• **TASK DETAILS**
From the entries below, output the line with "Note the trailing" and each following line up to and including the line with "normal situation where", exactly as written.

[Records from a dataset]
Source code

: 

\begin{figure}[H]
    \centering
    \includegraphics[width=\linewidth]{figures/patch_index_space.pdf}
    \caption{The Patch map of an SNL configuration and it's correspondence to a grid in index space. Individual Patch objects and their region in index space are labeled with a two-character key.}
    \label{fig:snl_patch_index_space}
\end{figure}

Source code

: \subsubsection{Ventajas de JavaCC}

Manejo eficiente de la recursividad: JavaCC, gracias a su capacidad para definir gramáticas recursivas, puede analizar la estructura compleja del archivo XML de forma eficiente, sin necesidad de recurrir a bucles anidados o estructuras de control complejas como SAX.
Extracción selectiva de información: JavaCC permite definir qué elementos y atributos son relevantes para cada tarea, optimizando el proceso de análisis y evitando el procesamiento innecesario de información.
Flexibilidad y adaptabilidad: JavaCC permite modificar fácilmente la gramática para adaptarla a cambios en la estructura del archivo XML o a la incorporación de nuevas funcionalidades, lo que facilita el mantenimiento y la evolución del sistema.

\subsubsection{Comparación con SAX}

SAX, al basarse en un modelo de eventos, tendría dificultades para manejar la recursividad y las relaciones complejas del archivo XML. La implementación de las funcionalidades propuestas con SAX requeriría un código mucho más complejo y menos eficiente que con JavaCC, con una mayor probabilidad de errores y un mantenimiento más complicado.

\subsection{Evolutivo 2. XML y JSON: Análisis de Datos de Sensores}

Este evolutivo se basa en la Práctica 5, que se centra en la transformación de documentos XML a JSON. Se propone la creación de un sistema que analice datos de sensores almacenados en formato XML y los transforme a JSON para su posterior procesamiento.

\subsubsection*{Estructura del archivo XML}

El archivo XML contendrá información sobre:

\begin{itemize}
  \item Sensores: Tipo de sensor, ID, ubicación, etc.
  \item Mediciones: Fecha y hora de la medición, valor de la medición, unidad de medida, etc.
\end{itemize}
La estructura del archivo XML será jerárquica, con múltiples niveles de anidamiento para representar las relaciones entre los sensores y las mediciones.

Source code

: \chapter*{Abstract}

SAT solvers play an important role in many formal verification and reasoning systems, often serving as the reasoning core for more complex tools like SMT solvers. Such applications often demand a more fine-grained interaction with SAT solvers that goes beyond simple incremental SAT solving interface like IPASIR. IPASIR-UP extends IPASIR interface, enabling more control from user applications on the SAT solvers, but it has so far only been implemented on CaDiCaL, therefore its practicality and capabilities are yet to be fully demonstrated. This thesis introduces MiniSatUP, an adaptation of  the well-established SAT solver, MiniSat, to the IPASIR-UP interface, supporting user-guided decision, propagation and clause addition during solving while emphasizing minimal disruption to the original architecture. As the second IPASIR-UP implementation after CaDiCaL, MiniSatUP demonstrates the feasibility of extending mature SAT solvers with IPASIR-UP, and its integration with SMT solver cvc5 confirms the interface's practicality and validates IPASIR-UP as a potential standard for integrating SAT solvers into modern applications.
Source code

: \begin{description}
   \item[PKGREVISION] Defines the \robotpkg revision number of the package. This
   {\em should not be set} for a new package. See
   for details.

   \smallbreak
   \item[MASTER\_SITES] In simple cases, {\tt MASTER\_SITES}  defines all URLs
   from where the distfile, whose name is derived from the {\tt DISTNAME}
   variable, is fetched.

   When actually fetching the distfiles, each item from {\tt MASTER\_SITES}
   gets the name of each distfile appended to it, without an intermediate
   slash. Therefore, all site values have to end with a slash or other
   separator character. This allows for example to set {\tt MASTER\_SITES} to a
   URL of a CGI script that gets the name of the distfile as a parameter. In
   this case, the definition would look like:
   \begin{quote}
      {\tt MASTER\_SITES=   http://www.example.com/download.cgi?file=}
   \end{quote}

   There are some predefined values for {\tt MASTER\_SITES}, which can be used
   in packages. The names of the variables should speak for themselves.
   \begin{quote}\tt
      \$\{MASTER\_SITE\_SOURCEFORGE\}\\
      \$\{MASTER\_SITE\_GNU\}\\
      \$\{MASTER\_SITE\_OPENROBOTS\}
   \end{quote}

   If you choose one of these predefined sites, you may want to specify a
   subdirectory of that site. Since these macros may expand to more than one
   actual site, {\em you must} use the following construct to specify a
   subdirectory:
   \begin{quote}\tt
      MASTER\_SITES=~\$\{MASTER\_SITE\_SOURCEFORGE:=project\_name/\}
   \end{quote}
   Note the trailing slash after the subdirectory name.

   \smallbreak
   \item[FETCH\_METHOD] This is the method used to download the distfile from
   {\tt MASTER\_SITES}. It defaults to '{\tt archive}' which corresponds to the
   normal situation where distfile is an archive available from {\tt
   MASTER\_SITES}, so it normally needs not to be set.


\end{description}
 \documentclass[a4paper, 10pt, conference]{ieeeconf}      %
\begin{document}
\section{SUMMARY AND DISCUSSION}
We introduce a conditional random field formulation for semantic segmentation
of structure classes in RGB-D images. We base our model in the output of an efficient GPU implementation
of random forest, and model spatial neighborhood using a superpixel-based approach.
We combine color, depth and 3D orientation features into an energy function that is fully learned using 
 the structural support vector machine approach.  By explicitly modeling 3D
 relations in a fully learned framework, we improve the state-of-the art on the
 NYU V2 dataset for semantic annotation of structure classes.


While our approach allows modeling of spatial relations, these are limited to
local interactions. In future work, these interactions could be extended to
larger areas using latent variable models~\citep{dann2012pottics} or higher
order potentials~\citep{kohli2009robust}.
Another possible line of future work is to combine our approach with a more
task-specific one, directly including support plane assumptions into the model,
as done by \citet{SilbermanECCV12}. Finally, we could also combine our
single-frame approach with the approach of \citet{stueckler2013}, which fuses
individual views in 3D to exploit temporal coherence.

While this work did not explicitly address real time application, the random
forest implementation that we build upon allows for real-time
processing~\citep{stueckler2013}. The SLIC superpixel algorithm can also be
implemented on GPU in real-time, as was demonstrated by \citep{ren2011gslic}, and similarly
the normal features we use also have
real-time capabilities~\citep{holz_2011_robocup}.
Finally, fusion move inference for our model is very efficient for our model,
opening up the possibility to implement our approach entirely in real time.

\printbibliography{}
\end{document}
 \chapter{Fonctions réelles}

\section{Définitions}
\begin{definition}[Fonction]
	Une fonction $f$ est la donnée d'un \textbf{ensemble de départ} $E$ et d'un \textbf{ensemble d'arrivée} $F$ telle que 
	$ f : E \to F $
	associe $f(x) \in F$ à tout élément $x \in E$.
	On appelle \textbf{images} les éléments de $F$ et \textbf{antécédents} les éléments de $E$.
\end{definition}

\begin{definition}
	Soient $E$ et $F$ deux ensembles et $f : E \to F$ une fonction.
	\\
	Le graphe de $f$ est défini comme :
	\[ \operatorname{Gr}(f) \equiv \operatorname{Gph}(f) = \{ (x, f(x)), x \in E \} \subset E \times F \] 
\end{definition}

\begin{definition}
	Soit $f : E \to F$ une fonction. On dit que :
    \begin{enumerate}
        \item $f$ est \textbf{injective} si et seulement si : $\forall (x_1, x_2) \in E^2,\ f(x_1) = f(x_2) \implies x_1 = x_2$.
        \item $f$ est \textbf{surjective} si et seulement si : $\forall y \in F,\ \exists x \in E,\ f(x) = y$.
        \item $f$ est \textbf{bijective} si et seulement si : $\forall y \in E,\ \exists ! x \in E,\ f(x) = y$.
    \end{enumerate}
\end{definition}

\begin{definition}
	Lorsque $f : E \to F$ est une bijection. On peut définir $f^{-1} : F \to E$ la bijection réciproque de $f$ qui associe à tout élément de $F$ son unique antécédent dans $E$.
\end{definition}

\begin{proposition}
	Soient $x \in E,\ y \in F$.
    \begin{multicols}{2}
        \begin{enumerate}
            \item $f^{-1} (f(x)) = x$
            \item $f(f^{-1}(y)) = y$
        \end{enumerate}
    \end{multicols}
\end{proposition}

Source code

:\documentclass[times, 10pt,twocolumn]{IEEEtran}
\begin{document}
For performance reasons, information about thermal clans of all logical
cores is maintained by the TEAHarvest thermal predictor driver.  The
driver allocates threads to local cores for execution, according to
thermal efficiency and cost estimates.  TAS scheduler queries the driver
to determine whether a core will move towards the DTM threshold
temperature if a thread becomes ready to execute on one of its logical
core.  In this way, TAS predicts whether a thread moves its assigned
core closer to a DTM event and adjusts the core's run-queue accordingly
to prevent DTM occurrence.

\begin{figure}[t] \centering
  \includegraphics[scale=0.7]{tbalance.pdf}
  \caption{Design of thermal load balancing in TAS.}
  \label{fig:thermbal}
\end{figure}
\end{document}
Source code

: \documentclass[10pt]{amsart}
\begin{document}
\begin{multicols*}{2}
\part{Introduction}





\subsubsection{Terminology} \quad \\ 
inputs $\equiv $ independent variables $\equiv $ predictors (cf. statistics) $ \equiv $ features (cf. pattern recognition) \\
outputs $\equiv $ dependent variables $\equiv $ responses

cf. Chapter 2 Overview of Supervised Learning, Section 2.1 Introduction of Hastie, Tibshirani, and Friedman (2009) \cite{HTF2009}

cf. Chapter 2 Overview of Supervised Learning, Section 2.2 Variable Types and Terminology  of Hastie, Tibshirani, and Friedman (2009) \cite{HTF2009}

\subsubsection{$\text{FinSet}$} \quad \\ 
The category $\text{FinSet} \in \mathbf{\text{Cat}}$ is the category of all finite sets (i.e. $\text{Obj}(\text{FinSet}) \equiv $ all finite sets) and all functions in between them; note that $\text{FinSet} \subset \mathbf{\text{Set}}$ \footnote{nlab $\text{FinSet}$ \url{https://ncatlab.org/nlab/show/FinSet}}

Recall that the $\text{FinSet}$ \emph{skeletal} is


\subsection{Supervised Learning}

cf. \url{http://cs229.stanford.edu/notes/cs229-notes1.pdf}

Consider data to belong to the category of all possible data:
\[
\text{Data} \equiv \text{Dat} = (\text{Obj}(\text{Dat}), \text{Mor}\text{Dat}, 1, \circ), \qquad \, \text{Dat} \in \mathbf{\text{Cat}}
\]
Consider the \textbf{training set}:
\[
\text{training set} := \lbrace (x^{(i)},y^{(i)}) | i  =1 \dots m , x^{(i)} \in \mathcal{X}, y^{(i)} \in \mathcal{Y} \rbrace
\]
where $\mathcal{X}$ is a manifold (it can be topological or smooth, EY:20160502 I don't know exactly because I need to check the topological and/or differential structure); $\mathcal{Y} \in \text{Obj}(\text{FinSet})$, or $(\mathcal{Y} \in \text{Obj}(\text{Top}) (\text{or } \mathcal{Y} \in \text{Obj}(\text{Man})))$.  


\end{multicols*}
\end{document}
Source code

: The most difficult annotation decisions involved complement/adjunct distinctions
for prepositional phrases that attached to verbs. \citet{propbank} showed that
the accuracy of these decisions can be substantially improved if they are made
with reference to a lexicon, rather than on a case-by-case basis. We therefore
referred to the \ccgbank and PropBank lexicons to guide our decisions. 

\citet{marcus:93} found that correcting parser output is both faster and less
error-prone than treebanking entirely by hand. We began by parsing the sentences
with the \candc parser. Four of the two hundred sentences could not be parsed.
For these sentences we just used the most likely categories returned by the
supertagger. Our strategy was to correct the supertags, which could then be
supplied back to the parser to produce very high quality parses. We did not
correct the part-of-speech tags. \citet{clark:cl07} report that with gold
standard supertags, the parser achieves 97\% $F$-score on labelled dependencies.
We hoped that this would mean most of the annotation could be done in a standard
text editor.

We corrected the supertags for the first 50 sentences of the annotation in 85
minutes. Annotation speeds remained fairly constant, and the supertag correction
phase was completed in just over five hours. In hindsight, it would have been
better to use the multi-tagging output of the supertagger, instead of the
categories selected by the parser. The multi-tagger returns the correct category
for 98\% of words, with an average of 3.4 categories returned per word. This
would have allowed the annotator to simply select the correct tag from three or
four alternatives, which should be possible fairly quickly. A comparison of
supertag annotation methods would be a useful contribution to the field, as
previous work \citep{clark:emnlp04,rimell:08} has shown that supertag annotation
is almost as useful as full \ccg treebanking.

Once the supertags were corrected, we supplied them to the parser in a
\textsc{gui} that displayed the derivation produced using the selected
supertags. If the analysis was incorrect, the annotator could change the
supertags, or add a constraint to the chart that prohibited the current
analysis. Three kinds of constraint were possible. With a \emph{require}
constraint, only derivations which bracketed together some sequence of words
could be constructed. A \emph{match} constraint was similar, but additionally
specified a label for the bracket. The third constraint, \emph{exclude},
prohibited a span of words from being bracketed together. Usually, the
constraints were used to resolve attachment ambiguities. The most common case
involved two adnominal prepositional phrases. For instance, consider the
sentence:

• **SOLUTION TO THIS PROBLEM**
   Note the trailing slash after the subdirectory name.

   \smallbreak
   \item[FETCH\_METHOD] This is the method used to download the distfile from
   {\tt MASTER\_SITES}. It defaults to '{\tt archive}' which corresponds to the
   normal situation where distfile is an archive available from {\tt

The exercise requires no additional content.